Records for the task START

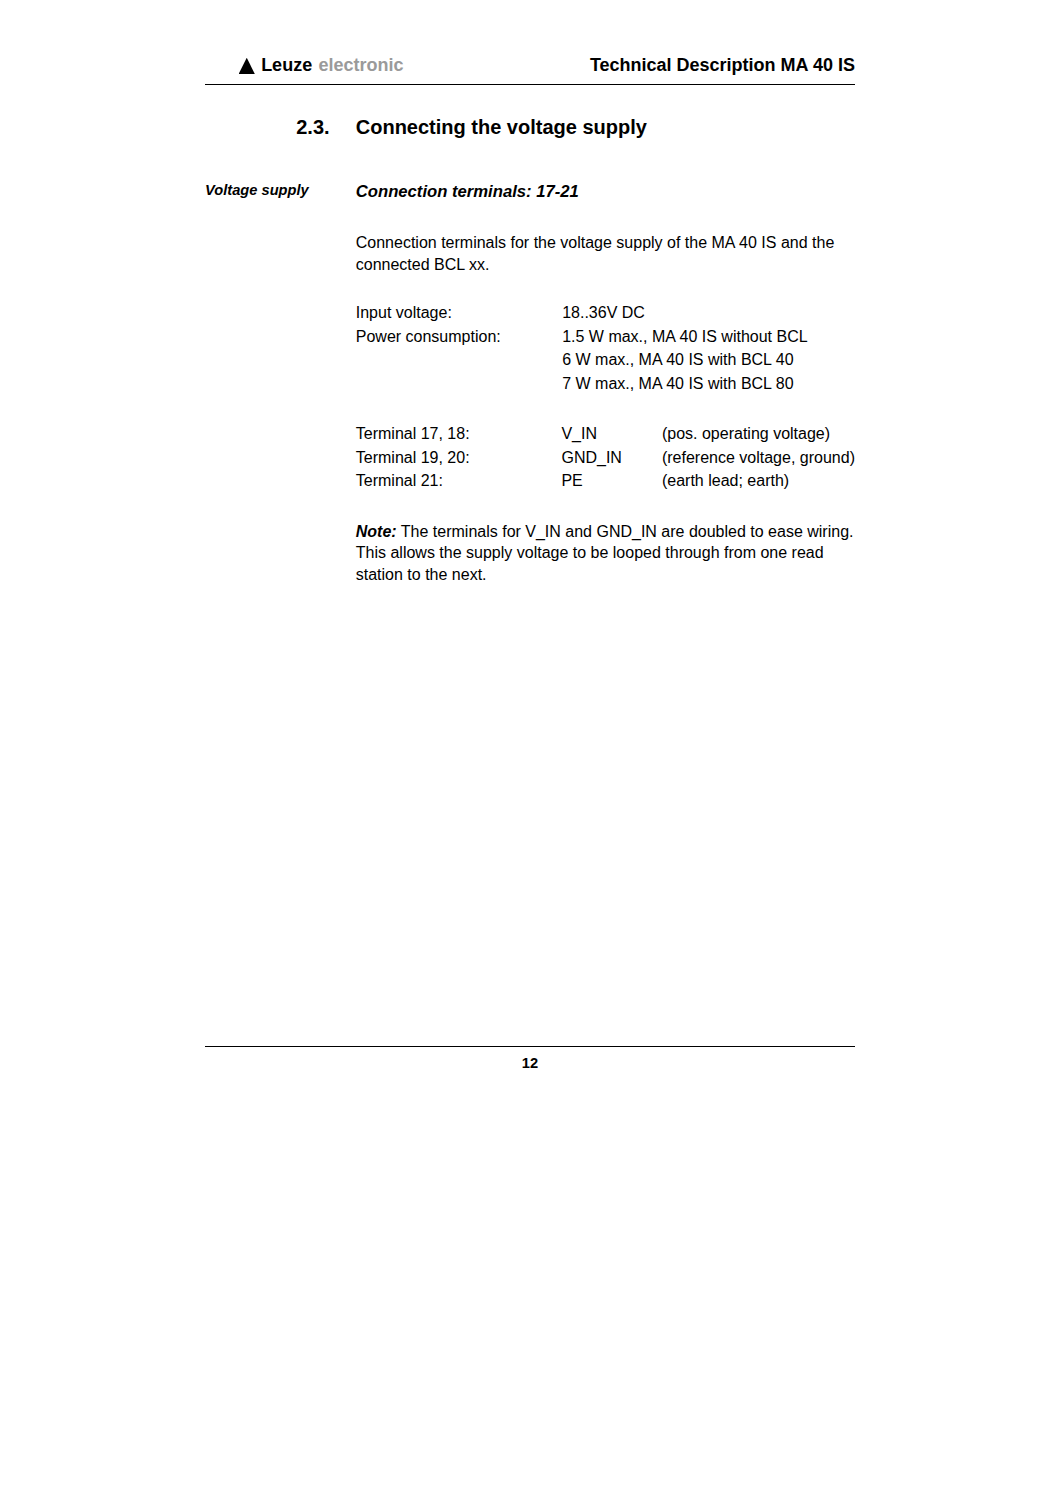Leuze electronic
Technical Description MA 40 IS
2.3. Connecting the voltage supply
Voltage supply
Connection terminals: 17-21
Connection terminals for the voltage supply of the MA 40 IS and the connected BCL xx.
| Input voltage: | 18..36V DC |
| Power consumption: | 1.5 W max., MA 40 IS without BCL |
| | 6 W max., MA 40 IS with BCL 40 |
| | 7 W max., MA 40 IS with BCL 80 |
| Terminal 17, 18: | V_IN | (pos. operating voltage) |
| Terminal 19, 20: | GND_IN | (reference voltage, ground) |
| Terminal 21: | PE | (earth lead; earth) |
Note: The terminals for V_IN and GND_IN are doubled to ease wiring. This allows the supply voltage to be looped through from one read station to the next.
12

Records for the task END
Records for the task START

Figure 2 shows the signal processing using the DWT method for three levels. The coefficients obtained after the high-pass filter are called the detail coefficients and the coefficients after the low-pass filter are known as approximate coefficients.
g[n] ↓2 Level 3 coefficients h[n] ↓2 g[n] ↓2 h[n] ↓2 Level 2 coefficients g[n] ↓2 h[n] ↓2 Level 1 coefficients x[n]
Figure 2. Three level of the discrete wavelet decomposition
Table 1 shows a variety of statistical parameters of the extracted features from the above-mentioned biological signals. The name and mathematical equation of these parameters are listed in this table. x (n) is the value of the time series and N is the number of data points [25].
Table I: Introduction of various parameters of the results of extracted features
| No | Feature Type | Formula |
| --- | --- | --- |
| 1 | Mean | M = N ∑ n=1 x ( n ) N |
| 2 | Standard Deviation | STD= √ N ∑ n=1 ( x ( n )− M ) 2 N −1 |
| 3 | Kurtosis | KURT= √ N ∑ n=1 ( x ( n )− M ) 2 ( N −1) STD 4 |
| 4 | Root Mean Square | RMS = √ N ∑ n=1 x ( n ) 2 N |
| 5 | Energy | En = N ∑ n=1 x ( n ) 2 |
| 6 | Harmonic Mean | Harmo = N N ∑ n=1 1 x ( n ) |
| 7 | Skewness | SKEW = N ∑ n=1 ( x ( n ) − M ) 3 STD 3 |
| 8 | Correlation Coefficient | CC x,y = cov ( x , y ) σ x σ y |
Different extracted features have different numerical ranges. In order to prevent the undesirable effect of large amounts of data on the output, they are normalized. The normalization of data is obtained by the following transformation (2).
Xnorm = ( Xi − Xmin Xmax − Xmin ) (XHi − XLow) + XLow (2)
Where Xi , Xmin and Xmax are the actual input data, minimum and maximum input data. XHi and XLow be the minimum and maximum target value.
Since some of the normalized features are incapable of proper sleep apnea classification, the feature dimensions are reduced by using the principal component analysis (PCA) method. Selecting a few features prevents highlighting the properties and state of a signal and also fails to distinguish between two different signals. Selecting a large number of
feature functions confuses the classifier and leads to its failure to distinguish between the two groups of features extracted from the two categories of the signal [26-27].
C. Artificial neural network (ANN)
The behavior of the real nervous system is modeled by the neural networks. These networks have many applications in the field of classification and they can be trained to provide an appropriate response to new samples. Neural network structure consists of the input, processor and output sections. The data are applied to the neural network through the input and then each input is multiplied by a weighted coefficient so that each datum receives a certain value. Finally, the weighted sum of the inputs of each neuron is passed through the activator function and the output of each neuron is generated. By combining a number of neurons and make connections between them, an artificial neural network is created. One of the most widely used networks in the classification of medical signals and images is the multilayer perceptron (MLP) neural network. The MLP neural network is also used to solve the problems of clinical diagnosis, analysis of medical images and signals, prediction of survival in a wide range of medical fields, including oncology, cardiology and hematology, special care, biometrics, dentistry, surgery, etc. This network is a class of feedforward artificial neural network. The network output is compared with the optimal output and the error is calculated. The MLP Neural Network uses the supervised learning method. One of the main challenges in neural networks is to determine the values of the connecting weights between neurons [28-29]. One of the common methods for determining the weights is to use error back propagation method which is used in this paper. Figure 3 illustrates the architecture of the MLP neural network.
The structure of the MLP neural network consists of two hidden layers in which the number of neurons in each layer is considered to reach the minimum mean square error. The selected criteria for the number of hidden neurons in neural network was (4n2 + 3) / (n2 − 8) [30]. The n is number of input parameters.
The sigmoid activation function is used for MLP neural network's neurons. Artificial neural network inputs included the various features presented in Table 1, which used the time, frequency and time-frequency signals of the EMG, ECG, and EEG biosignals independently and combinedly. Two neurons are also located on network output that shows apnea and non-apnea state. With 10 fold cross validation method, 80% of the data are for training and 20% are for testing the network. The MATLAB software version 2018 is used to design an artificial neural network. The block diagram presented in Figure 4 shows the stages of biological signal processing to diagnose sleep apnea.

Records for the task END

# Task goal
When a line of the records holds the word "terminals", copy that line.

# Finished task
Connection terminals: 17-21
Connection terminals for the voltage supply of the MA 40 IS and the connected BCL xx.
Note: The terminals for V_IN and GND_IN are doubled to ease wiring. This allows the supply voltage to be looped through from one read station to the next.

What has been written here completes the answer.